Матье вспомнил, с каким звуком кочерга вошла в его череп. Одно из самых приятных воспоминаний на мгновение отогнало сжигающее изнутри чувство вины, но облегчение было недолгим. Если бы он тогда знал всю правду, он не проявил бы подобного милосердия. О нет, отец умирал бы долго…
Хотя что он мог тогда, в свои двенадцать лет. Слабый мальчишка, в порыве ярости способный только убить. Теперь у него куда больше сил и навыков, чтобы поквитаться с убийцей своей матери. Аркуэн научила его многому, и лучшего учителя нельзя было и пожелать.
Он улыбнулся — впервые за последние дни. На душе потеплело от мысли о скором возвращении. Он привезет лекарства, самые лучшие, какие только можно достать в Имперском городе. Уже через месяц от ожогов альтмерки почти не останется следов, она наконец-то почувствует себя лучше и сможет выходить из убежища днем. Даже обгоревшее ухо не беда, его можно спрятать под волосами. Она будет очень рада, когда больше не придется скрываться от чужих глаз в полумраке подземелий. К тому моменту, когда ее добровольное заточение закончится, как раз зацветут ипомеи, оплетающие вход в убежище, днем будет тепло…
Пальцы мертвой руки легли на плечо, вырывая из грез и взывая к осознанию истины.
Он не верный душитель. Он чужак в Братстве, несущий смерть детям Ситиса. И он будет делать то, что задумал, о чем напоминают разложенные на столе конверты, запечатанные сургучом с оттиском Черной Руки. Отступать уже поздно. Еще одно письмо, написанное своим почерком, уже достигло своего адресата, и последствия не заставят себя ждать.
— Они все умрут. — Повторяемая в сотый раз фраза успокоила мать, и хватка ледяных пальцев ослабела. На время. Он знал, что мать вернется снова, чтобы напомнить о его обещании, как только ему в голову придет недостойная мысль. Матушка никогда не оставит его, она всегда будет направлять его и хранить, помогать советом и петь колыбельные, когда он не может заснуть…
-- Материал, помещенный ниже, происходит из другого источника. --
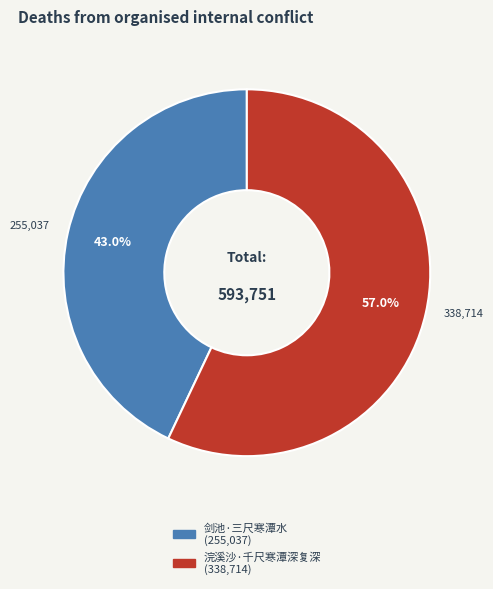

What is the largest slice in the pie chart?

浣溪沙·千尺寒潭深复深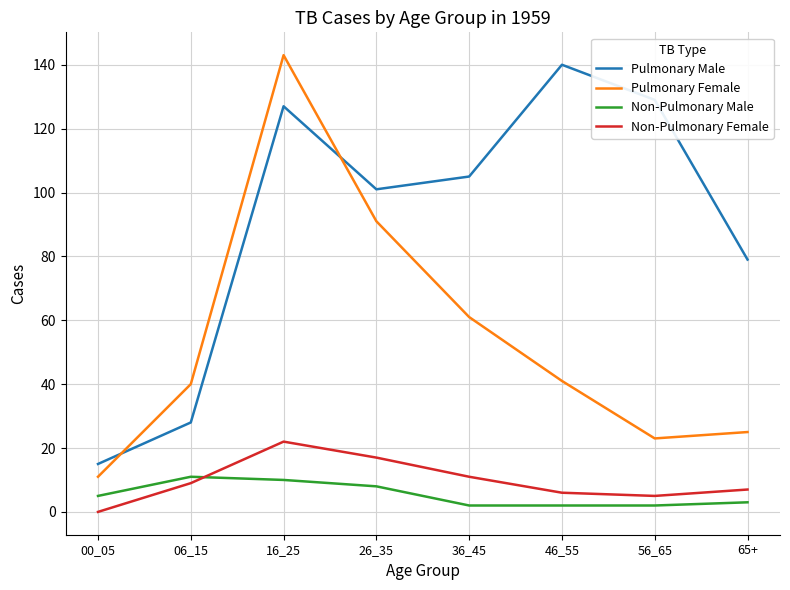

The value of Non-Pulmonary Male at 16_25 is 10. True or false?

True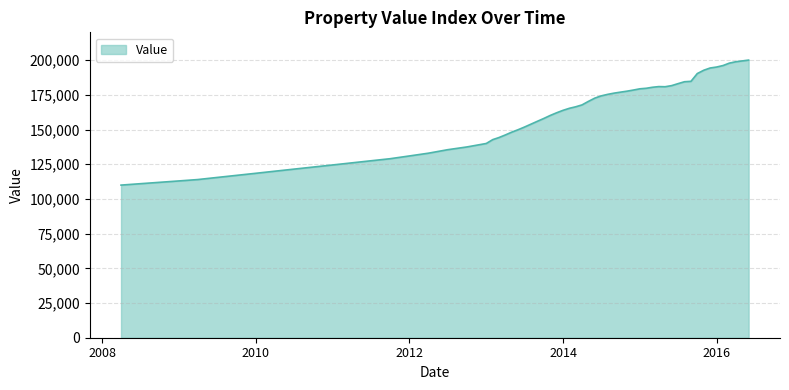

What is the difference between the second highest and minimum values?

88900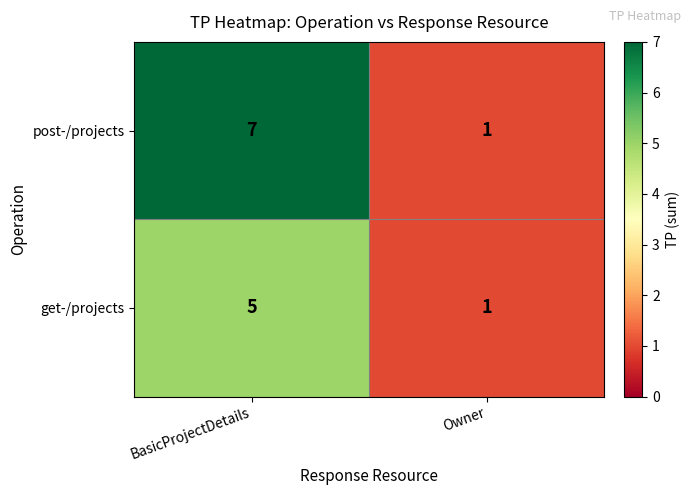

Reading left to right, transcribe all the data shown in this chart.

post-/projects: 7	1
get-/projects: 5	1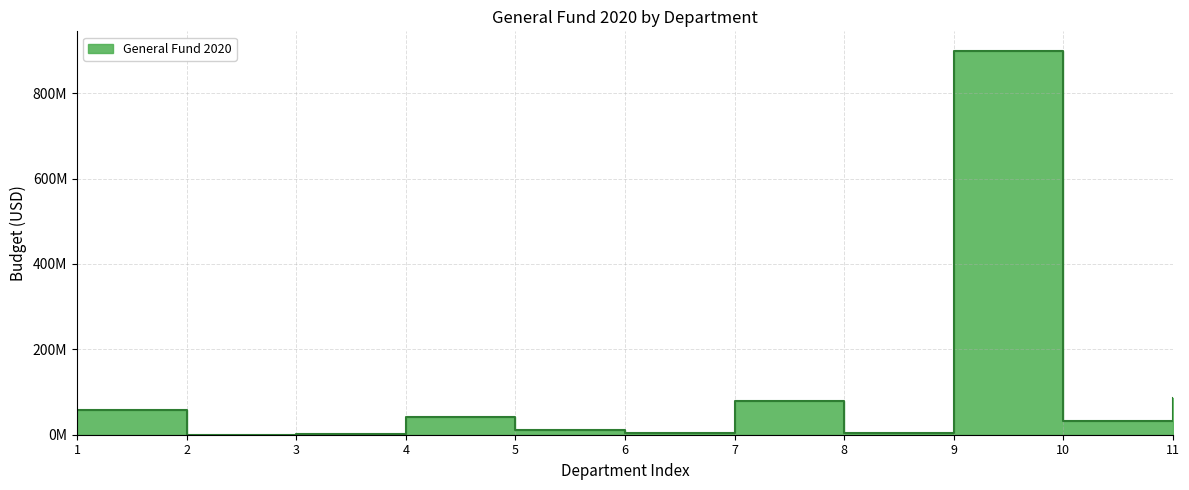

How many data points does each series have?

11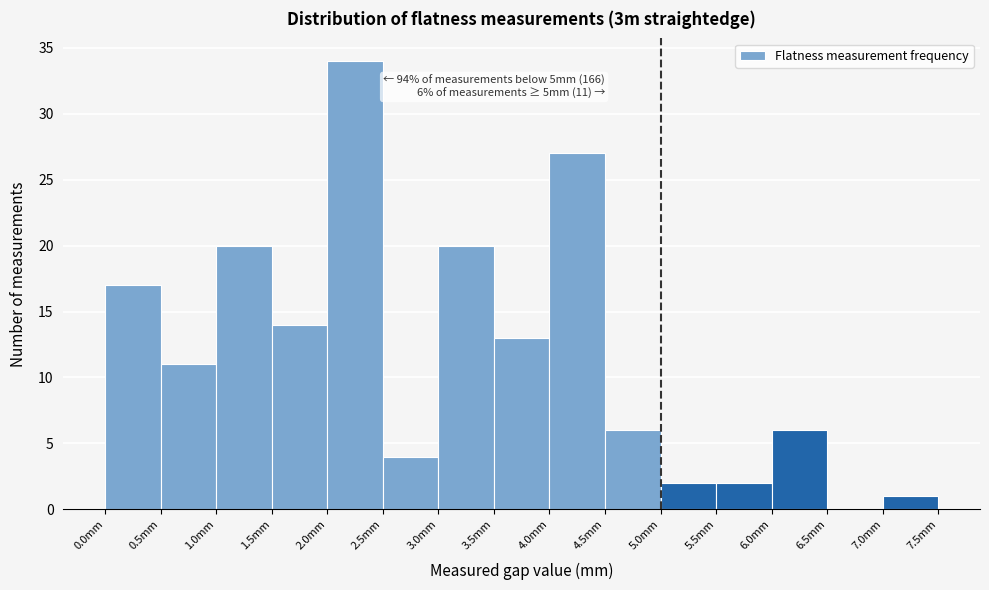

Which range on the x-axis has the tallest bar?

2.0 to 2.5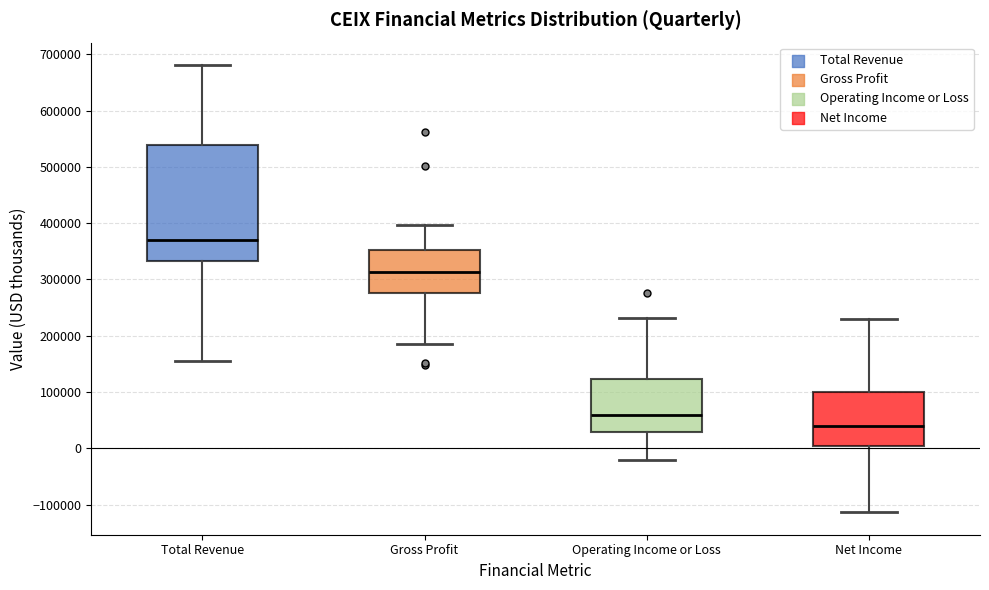

Reading left to right, transcribe this box plot: for each box, give where its median line is, the range the box spans, and where its two whiskers end, as read against the y-axis. The values are not printed on the chart, so give them approximately, as read against the axis.

Total Revenue: median 370000, box 330000 to 540000, whiskers 160000 to 680000
Gross Profit: median 310000, box 280000 to 350000, whiskers 190000 to 400000
Operating Income or Loss: median 60000, box 30000 to 120000, whiskers -20000 to 230000
Net Income: median 40000, box 0 to 100000, whiskers -110000 to 230000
Кусая губы, он погладил висевший на шее амулет. Скоро все закончится. Сквозь закрытые ставни уже вливалась предрассветная серость, предвещая близкий приход Тилмо. Он придет, в этом не было сомнений. Слабый и запуганный мальчишка сделает что угодно, чтобы вырваться, и охотно поверит в любые посулы своего нового доброго друга.